# [TASK DIRECTIONS]
This exercise asks for a copy of each line in the records below with the word "miesto" in it.
+++
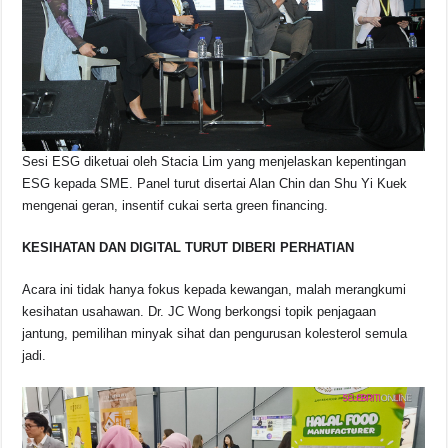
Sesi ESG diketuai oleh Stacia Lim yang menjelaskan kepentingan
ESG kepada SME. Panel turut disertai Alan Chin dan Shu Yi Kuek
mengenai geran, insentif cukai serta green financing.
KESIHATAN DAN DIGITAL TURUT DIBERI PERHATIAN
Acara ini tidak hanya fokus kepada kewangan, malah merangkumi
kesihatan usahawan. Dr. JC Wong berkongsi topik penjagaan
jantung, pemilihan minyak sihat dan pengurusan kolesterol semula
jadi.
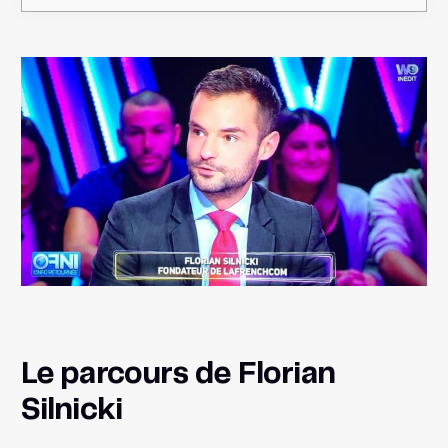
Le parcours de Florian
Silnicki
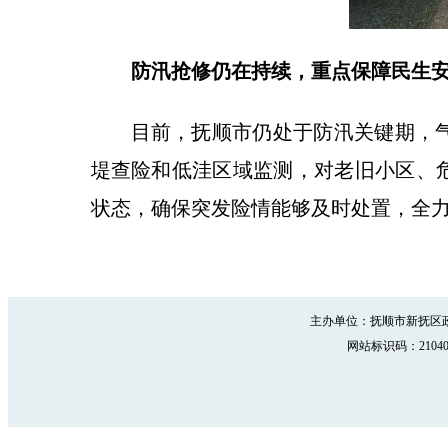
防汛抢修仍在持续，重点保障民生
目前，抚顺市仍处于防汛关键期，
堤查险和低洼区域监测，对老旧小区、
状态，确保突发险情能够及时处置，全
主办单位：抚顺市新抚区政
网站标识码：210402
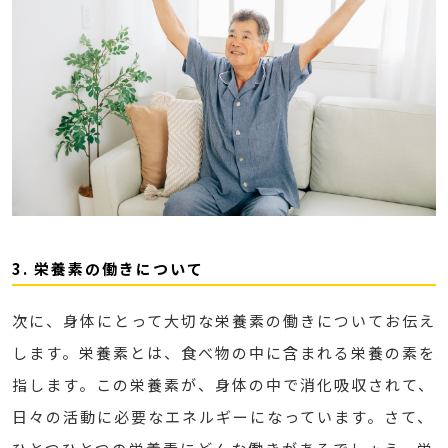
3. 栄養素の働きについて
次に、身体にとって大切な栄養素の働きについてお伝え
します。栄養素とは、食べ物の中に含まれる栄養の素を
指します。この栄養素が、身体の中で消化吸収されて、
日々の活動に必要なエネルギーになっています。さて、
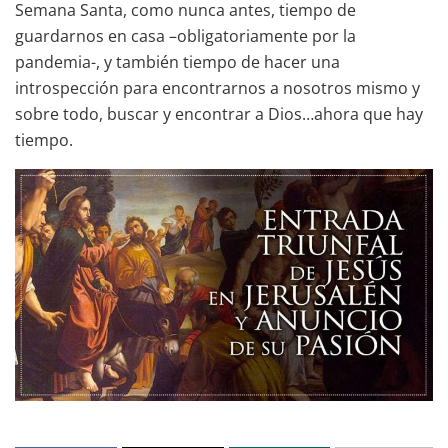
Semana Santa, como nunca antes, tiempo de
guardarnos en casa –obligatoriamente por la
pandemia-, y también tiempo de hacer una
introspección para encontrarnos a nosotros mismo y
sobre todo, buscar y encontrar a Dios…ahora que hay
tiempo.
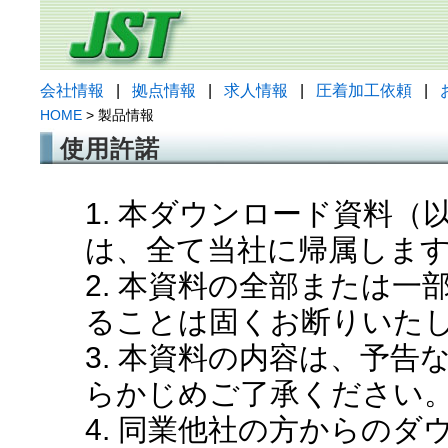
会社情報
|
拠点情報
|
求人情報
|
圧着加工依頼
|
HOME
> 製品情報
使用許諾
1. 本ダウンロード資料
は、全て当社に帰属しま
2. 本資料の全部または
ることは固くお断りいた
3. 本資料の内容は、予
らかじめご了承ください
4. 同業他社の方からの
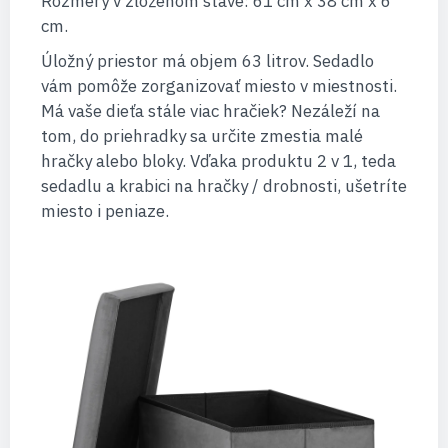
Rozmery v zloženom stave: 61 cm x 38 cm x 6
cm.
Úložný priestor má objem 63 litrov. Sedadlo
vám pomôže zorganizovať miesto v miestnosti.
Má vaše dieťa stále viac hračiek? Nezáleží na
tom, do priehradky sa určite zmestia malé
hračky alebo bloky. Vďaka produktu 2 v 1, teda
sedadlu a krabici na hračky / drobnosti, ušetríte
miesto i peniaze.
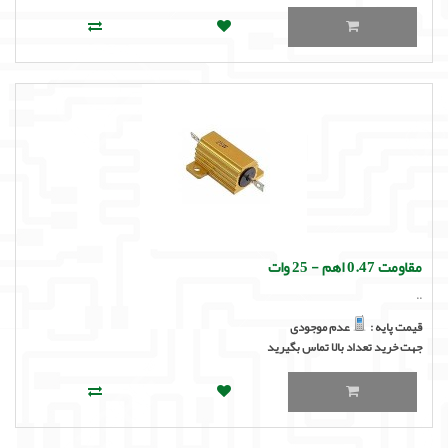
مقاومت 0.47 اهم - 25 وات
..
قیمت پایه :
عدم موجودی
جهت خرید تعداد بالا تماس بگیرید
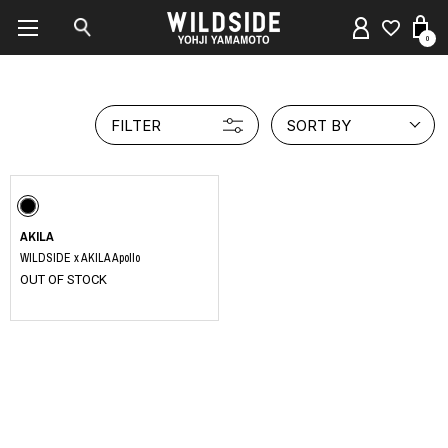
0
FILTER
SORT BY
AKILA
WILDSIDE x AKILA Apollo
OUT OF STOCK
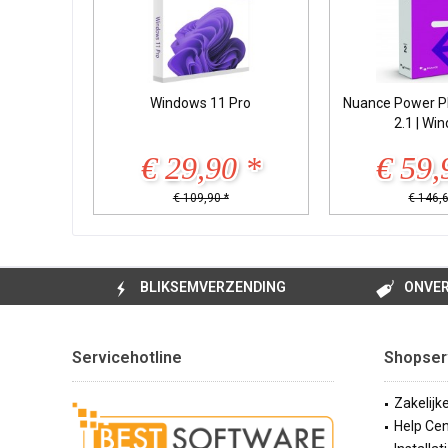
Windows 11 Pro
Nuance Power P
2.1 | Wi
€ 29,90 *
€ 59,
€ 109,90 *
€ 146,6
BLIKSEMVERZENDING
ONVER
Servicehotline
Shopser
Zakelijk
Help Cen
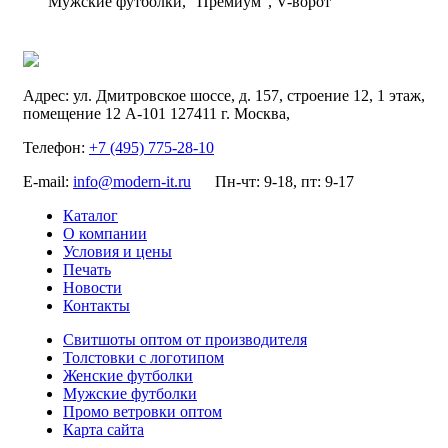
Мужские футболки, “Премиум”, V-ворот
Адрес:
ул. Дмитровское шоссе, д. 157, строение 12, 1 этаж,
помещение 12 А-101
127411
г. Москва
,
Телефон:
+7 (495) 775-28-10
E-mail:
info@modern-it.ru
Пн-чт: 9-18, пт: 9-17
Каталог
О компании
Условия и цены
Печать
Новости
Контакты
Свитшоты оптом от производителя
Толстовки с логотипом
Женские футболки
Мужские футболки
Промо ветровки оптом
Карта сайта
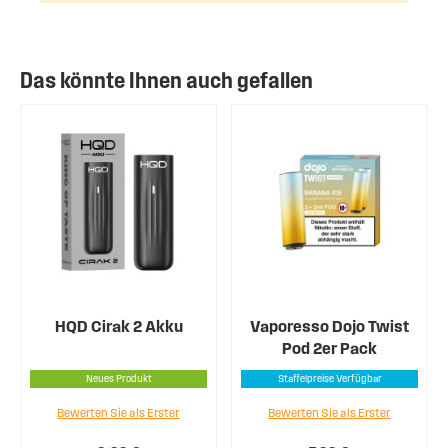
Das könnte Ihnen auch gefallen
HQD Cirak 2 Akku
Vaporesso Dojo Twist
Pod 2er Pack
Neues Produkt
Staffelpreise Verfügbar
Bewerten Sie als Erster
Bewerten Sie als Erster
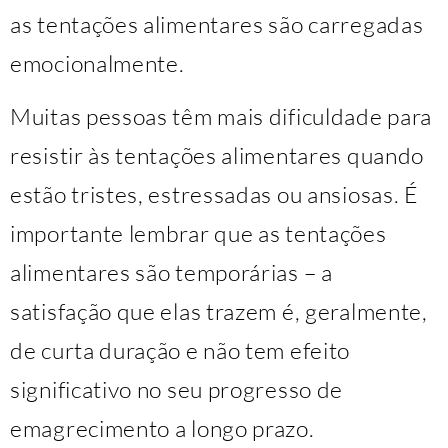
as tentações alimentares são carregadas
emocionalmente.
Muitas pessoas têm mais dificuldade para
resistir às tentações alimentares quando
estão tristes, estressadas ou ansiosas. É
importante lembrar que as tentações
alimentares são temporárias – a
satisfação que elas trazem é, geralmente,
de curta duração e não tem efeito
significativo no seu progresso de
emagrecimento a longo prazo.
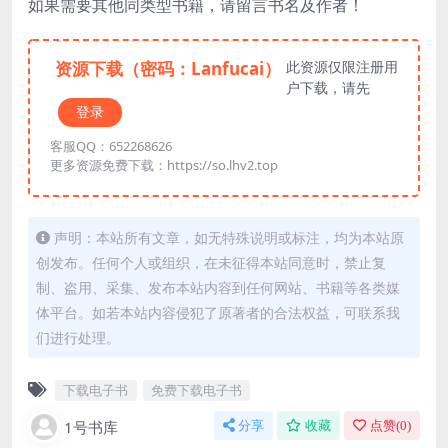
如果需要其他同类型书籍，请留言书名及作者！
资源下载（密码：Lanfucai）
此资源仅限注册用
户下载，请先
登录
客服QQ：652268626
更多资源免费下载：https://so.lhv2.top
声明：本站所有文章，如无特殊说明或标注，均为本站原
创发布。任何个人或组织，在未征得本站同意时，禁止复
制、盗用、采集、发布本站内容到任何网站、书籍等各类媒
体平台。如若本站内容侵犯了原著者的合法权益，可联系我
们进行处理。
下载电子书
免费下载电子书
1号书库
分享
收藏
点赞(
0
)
+++
# [SOLVED EXERCISE]
vám pomôže zorganizovať miesto v miestnosti.
miesto i peniaze.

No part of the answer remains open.